Hypoxia is an important characteristic of tumors, and generally results in a poor response to radiation and chemotherapy. However, it also presents a therapeutic opportunity, as normal tissue is generally well oxygenated. There have been numerous candidate molecules with enhanced toxicity to hypoxic cells, and they all share a general mechanism: an inert compound is enzymatically reduced to a reactive species, which is easily re-oxidized in the presence of oxygen. Such agents are referred to as hypoxia-activated prodrugs, or HAPs.

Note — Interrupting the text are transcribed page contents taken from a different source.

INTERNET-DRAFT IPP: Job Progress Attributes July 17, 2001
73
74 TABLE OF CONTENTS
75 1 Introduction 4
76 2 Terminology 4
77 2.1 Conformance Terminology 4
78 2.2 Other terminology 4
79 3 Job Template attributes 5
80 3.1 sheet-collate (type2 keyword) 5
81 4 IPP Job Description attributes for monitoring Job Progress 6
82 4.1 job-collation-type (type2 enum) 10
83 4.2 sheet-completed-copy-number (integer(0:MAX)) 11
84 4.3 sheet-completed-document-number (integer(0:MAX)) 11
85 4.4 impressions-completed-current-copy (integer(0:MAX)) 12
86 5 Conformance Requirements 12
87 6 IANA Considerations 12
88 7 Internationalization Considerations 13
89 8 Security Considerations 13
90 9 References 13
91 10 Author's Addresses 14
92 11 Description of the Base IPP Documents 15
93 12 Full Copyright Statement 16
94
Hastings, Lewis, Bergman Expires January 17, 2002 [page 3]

The first studies on HAPs were conducted by Alan Sartorelli’s group at Yale, who showed that mitomycin C was preferentially activated under hypoxic conditions, and was thus able to selectively kill hypoxic cells (Lin et al., 1972; Rockwell et al., 1982; Fracasso and Sartorelli, 1986; Pritsos and Sartorelli, 1986). Further HAPs included RSU-1069 and tirapazamine (SR4233) (Laderoute and Rauth, 1986; Whitmore and Gulyas, 1986; Zeman et al., 1986), though neither agent achieved clinical recognition. Recently, a second generation HAP, TH-302 (evofosfamide) has been the subject of extensive preclinical research, much of it supporting the belief that the agent would have a valuable future. However, these hopes were significantly undermined by the failure of phase III clinical trials. Nonetheless, research on TH-302 is still ongoing, and here we will summarize the state of the field.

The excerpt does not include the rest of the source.